--- INPUT DATA Enclosed Below ---

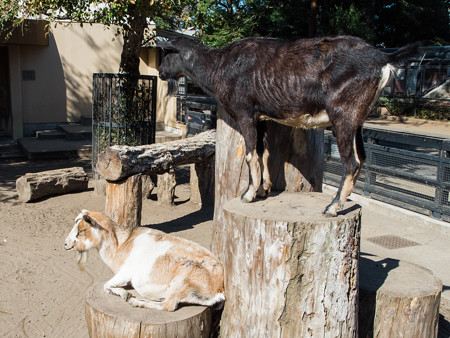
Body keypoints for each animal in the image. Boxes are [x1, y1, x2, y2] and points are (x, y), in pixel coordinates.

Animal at [63, 211, 225, 312]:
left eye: (81, 231)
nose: (65, 244)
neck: (122, 245)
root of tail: (219, 286)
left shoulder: (125, 273)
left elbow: (106, 285)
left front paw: (125, 295)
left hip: (181, 280)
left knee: (168, 306)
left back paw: (137, 302)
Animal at [156, 34, 420, 217]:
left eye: (166, 53)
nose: (159, 72)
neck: (219, 65)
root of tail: (383, 59)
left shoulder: (245, 113)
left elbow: (250, 154)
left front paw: (248, 194)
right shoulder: (261, 118)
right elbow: (263, 153)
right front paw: (263, 189)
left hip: (343, 115)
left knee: (352, 161)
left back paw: (332, 207)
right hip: (358, 121)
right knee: (362, 158)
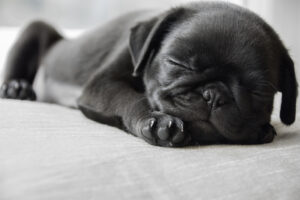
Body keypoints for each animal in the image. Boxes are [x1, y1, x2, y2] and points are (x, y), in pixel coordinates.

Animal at [0, 1, 296, 147]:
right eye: (178, 64)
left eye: (259, 91)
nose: (213, 95)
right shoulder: (102, 84)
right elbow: (131, 98)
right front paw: (156, 122)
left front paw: (262, 130)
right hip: (36, 28)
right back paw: (16, 88)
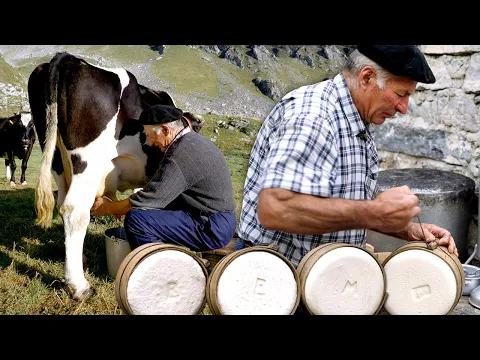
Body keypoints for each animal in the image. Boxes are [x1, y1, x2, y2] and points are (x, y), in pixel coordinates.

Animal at [28, 52, 204, 300]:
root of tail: (70, 60)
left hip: (56, 159)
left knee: (63, 205)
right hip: (87, 162)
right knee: (74, 211)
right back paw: (79, 286)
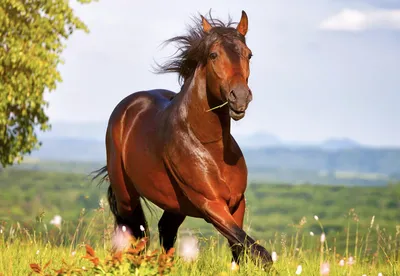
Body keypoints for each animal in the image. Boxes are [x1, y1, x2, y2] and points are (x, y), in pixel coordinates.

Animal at [93, 9, 276, 270]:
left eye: (248, 54)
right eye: (213, 55)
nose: (240, 98)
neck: (210, 145)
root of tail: (126, 108)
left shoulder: (236, 203)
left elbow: (240, 247)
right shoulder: (211, 204)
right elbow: (257, 250)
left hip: (175, 205)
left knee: (164, 230)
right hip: (126, 195)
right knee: (132, 230)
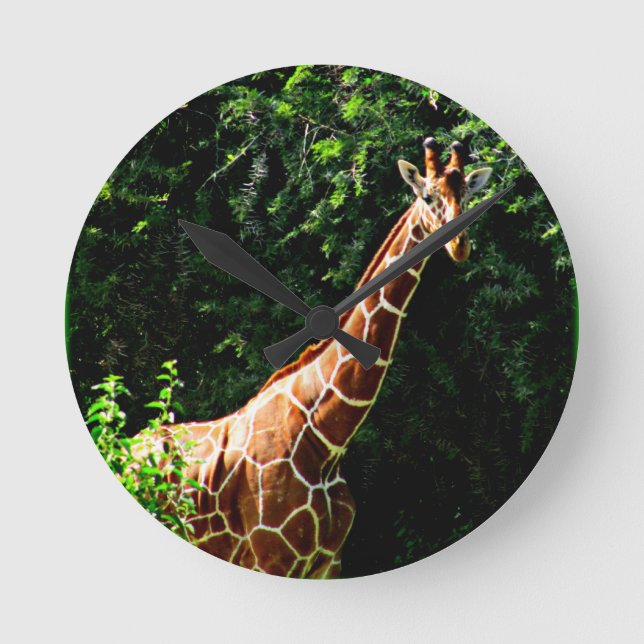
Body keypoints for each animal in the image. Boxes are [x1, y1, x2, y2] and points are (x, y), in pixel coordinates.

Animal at [141, 138, 492, 578]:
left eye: (468, 196)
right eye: (427, 196)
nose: (460, 245)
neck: (327, 440)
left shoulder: (329, 561)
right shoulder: (273, 558)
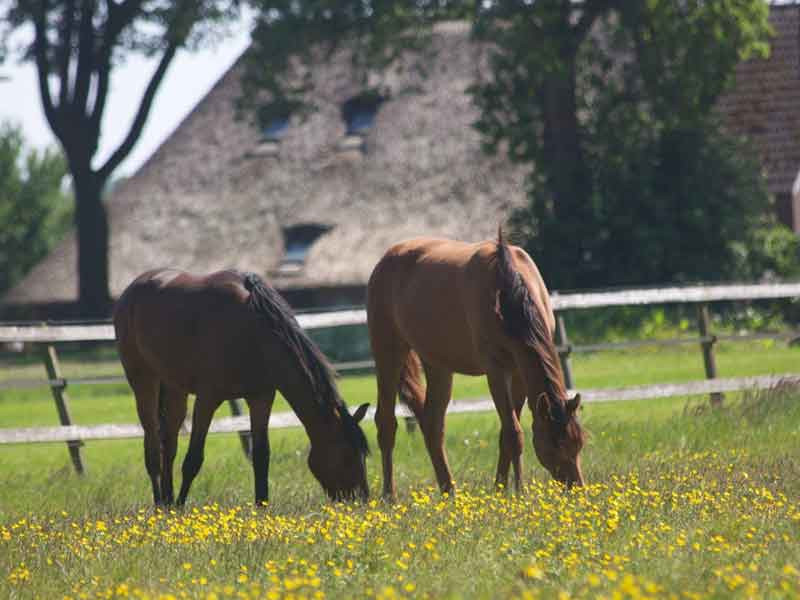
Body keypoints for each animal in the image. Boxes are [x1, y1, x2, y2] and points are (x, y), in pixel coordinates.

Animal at [114, 270, 370, 504]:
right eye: (347, 457)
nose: (362, 500)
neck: (253, 331)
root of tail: (131, 290)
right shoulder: (207, 399)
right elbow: (193, 459)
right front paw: (180, 507)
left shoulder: (261, 398)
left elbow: (261, 456)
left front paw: (261, 506)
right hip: (143, 380)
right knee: (153, 446)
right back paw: (161, 504)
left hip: (175, 387)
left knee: (169, 442)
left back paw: (167, 501)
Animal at [366, 230, 584, 496]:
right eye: (554, 445)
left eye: (579, 443)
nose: (577, 488)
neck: (509, 290)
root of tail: (385, 260)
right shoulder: (496, 369)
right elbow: (514, 434)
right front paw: (519, 490)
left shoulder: (519, 372)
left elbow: (506, 433)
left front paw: (501, 488)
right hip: (388, 352)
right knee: (386, 423)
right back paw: (389, 494)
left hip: (438, 364)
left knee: (433, 425)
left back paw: (449, 491)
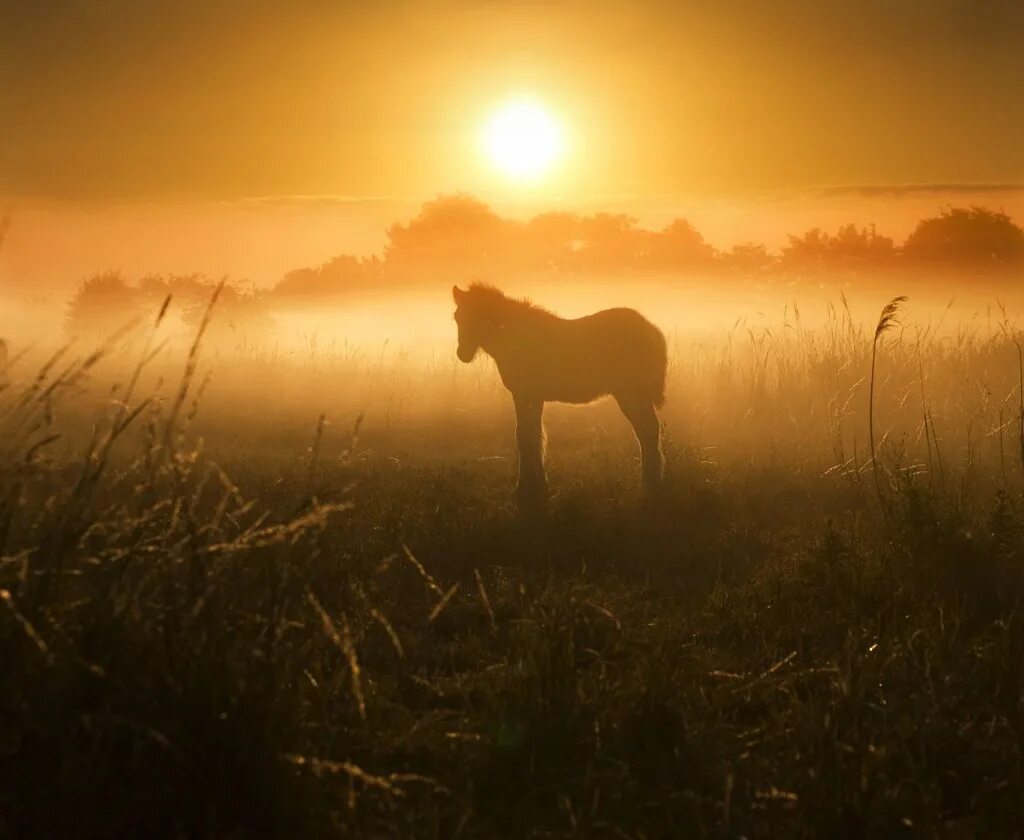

--- End of Enclosed INPUT DATA ---

Search the entries for the word "root", then list each line that holds it.

RESULT »
root of tail: (219, 286)
root of tail: (383, 59)
root of tail: (70, 60)
root of tail: (126, 108)
root of tail: (131, 290)
root of tail: (385, 260)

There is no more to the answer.